The experts Grist spoke to were hesitant to predict how past climate negotiations would have been different had negotiators been able to vote. But one could imagine stronger language around a “phaseout” of fossil fuels, rather than a “phase-down,” or stricter requirements for wealthy countries to lend money and other resources to poor countries that have done little to cause global warming yet are suffering the most from its consequences. Going forward, COP30 and future meetings might yield stronger collective commitments to ratchet up emissions reductions, even if they’re not legally binding and mostly serve as a “norm-setting” function for the rest of society.
Short of trying to introduce voting rules, Peringer, the professional facilitator, thinks future climate conferences should reinterpret consensus. Instead of conflating consensus with unanimity — meaning the enthusiastic, affirmative agreement of all parties — what if consensus meant that each country could simply “live with” a given decision?
“You only block consensus if you really believe that this is, like, so detrimental to the whole process, or in opposition to values that are held dear,” she said.
In an academic paper elaborating on this idea in 2023, Peringer suggested that COP facilitators should play a more active role in determining when consensus has been reached, and then asking any holdout countries to “stand aside” in the interest of the larger group. There’s already some precedent for this within climate negotiations, notably from COP16 in 2010. In order to adopt a package of decisions called the Cancún Agreements, then-COP president Patricia Espinosa overruled a last-minute objection from Bolivia, saying that “consensus does not mean that one country has the right of veto, and can prevent 193 others from moving forward.”
Of course, it takes a skilled and confident facilitator to do something like that, and many of the recent COP presidents have not demonstrated this leadership ability. Plus, the tactic is less likely to work if there’s a larger group of countries blocking consensus.

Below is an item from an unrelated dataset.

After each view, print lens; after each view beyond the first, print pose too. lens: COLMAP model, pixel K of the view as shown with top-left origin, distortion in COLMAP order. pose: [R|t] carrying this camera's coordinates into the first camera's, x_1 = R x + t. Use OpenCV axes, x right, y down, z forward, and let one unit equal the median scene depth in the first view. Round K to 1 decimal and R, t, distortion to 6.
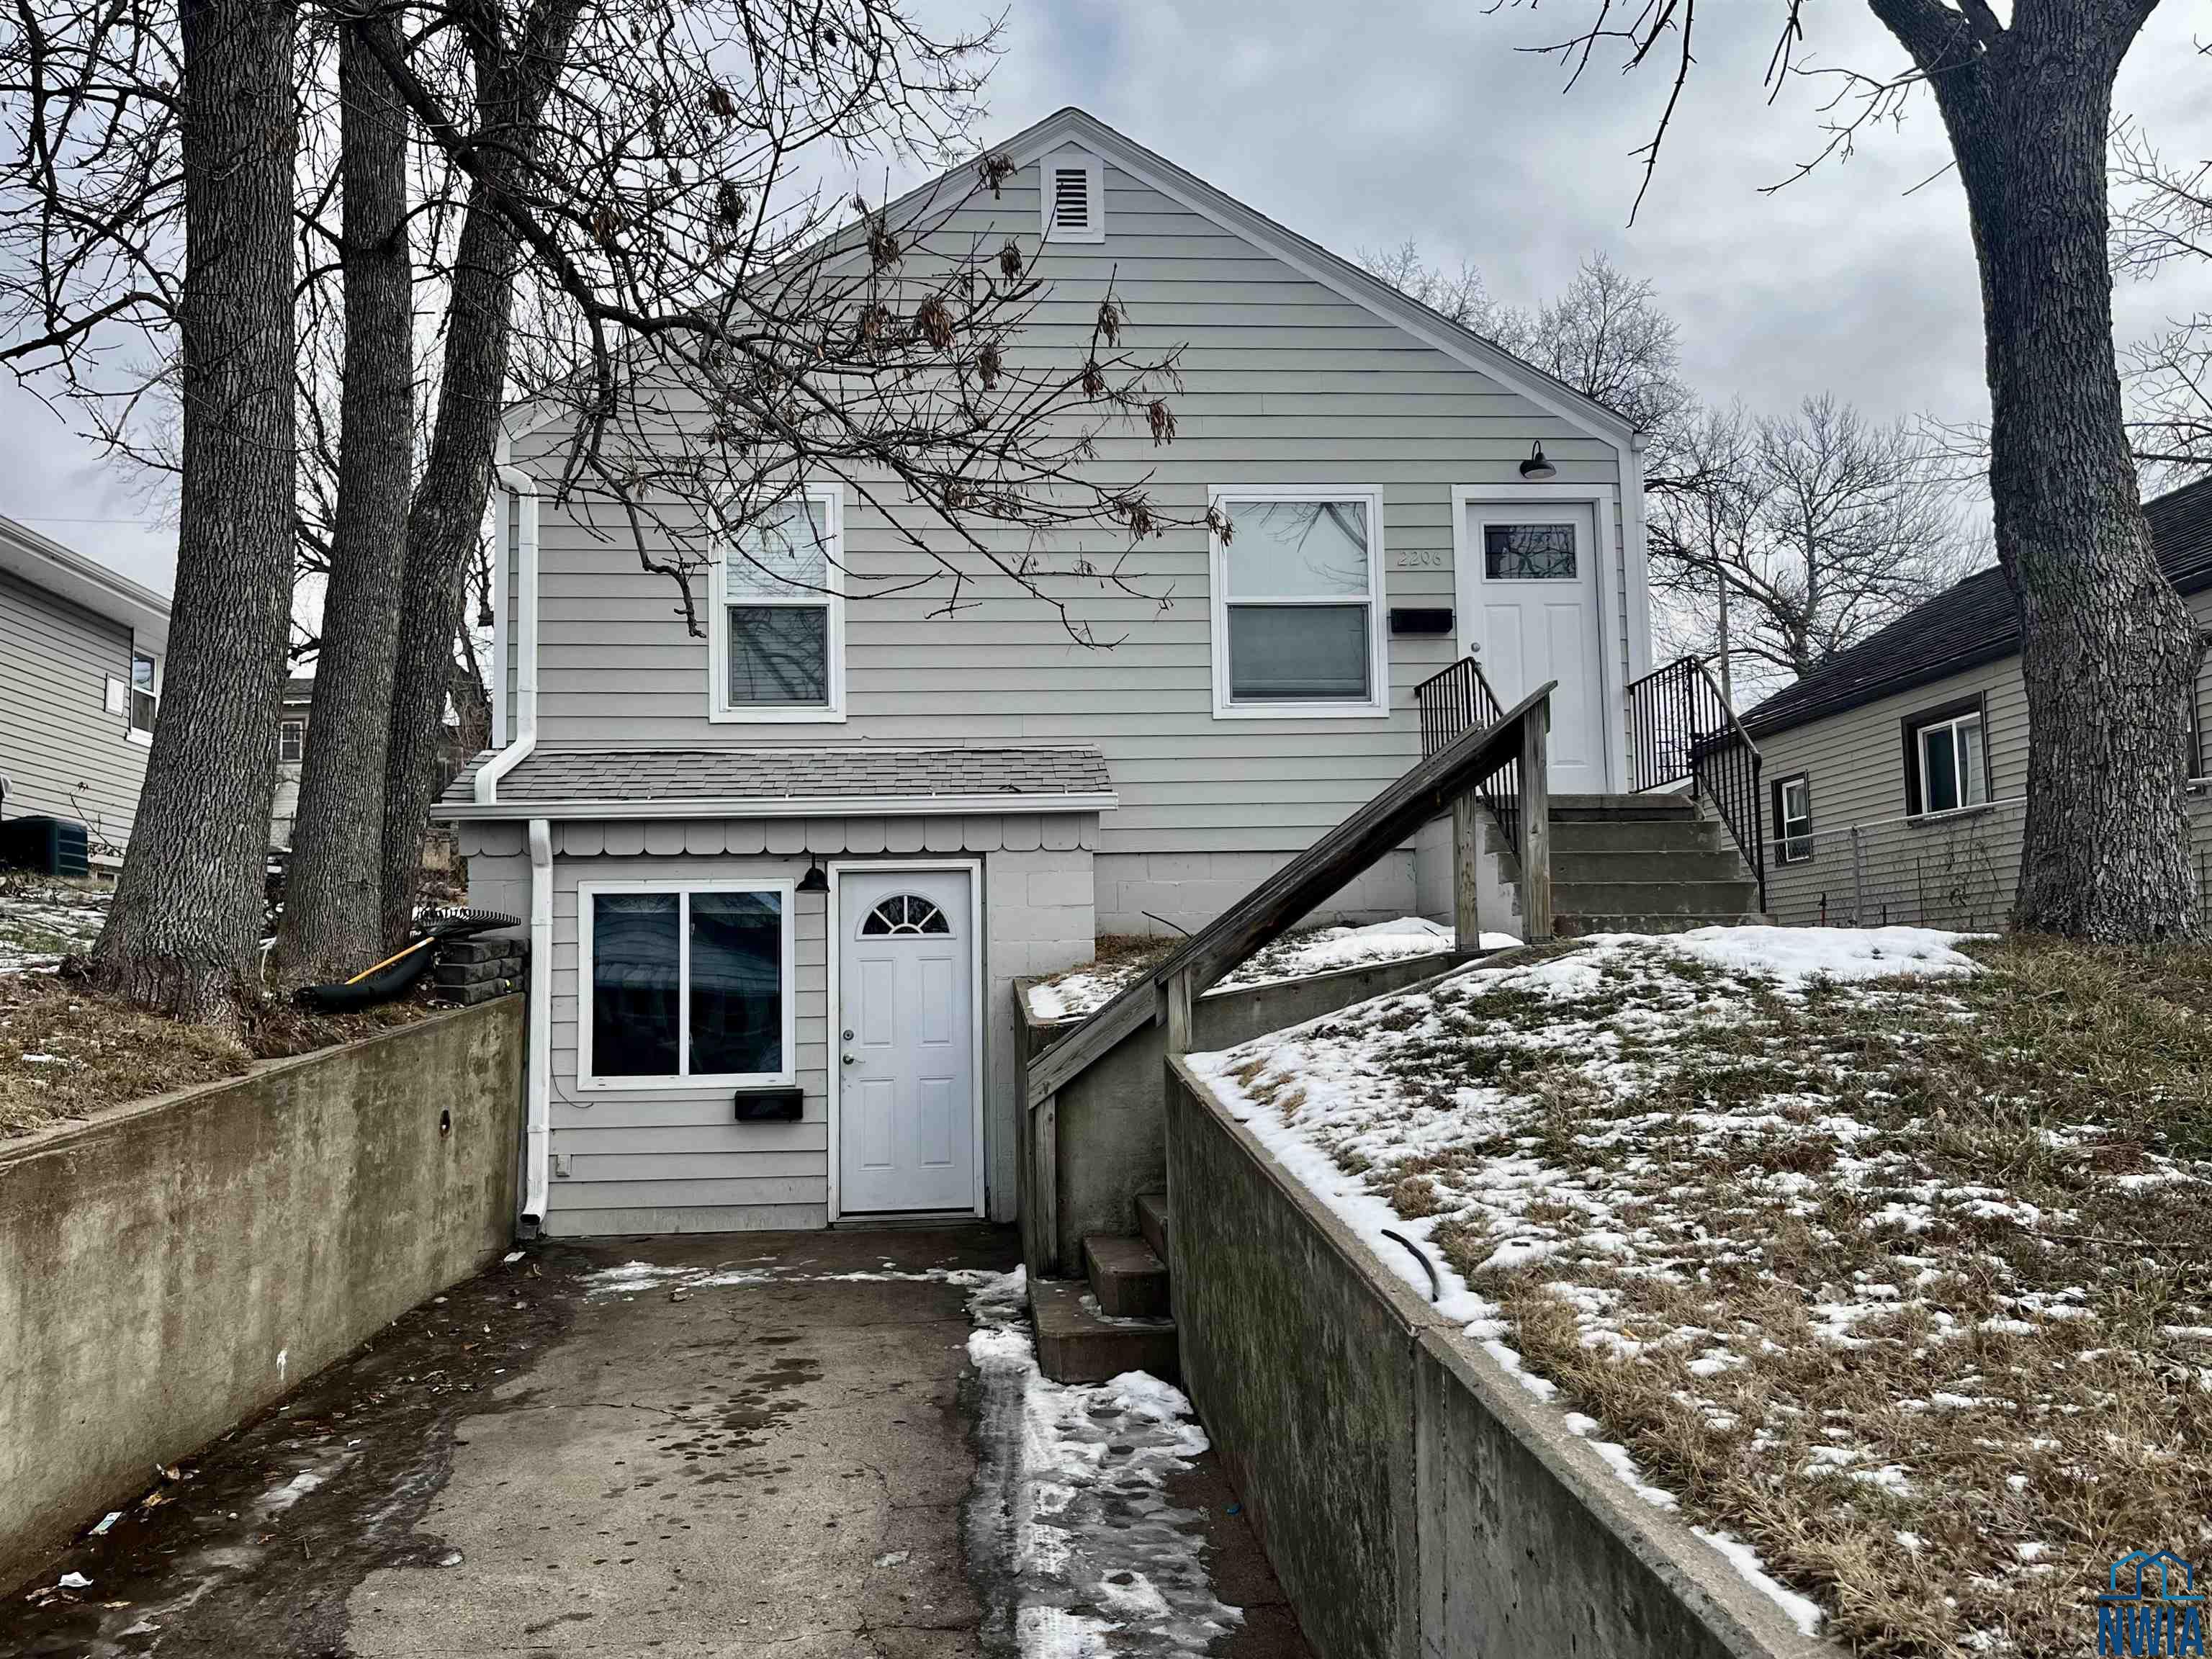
lens RADIAL K [[1675.1, 0, 1067.7], [0, 1675.1, 831.1], [0, 0, 1]] dist [0.048269, -0.042683]
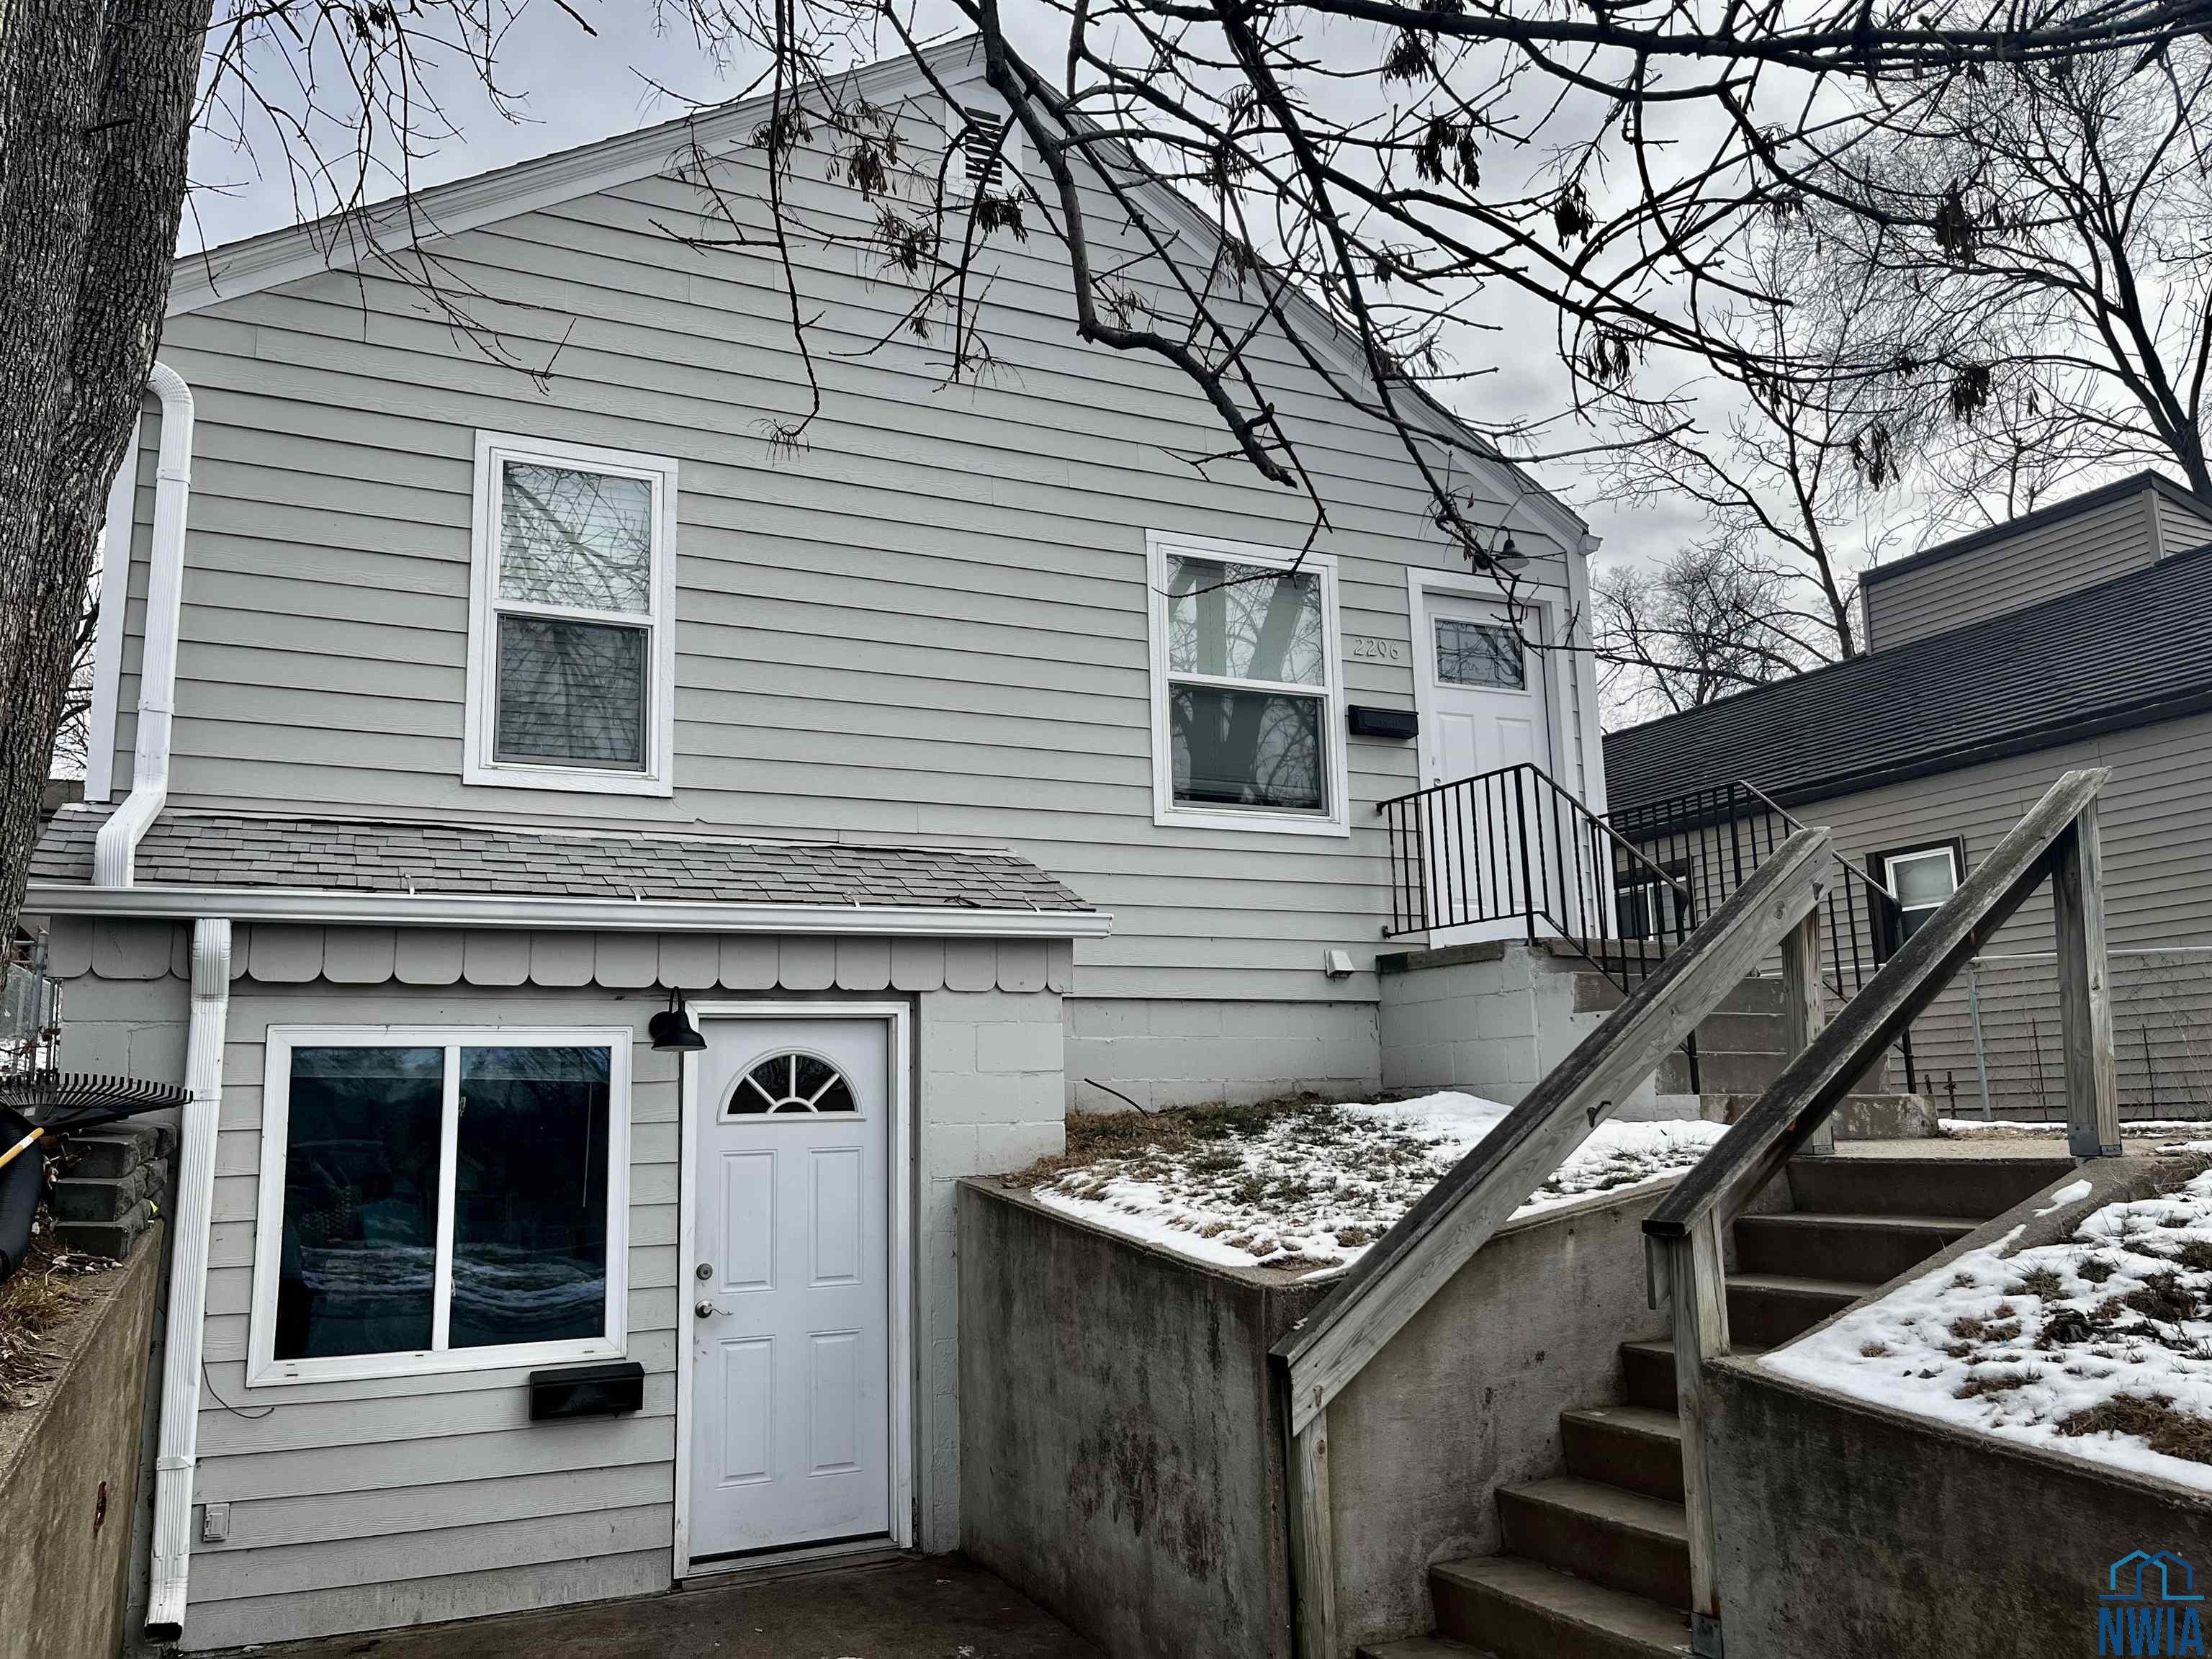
lens RADIAL K [[1675.1, 0, 1086.0], [0, 1675.1, 832.8], [0, 0, 1]] dist [0.048269, -0.042683]
pose [[0.932860, 0.060330, 0.355153, -0.233744], [-0.029071, 0.995269, -0.092706, 0.008895], [-0.359065, 0.076157, 0.930200, 0.326182]]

One risk of moving away from the consensus decision-making model is that countries may feel alienated from the UNFCCC or Paris Agreement. If they’re overruled in an important decision, they may choose to simply opt out and walk away. This would obviously affect the treaty’s efficacy, since those countries most likely to leave are those with the deepest commitment to continuing to use oil, gas, and coal.
But to Erika Lennon, a senior attorney with the Center for International Environmental Law, the risks could be worth it. Oil-producing countries are already not participating in good faith, she said, and other nations are watering down their own ambitions to accommodate their delaying tactics. She and Blue Sky said they’re open to smaller coalitions of countries working at a much more ambitious level to phase out fossil fuel products, and using trade policy to influence other nations that refuse to get on board. This is an approach that has increasingly been floated in the context of the U.N. plastics treaty, which also lacks a voting mechanism and has similarly been plagued by delay tactics from petrostates.
At least one other international treaty, the Ottawa Treaty, followed this trajectory. After failed attempts by the U.N. to negotiate a ban on land mines, Canada launched its own process to hammer out an agreement in the late ’90s. The Ottawa Treaty now has more than 160 signatories, though several have recently withdrawn in light of Russia’s war in Ukraine.
“There is something to be said for saying, ‘We want everyone on board,’” Lennon said, referring to global climate negotiations. “But what we see is really just a stalling of progress … and the consequences of it are measured in people’s lives or livelihoods and in the destruction of potentially whole countries.”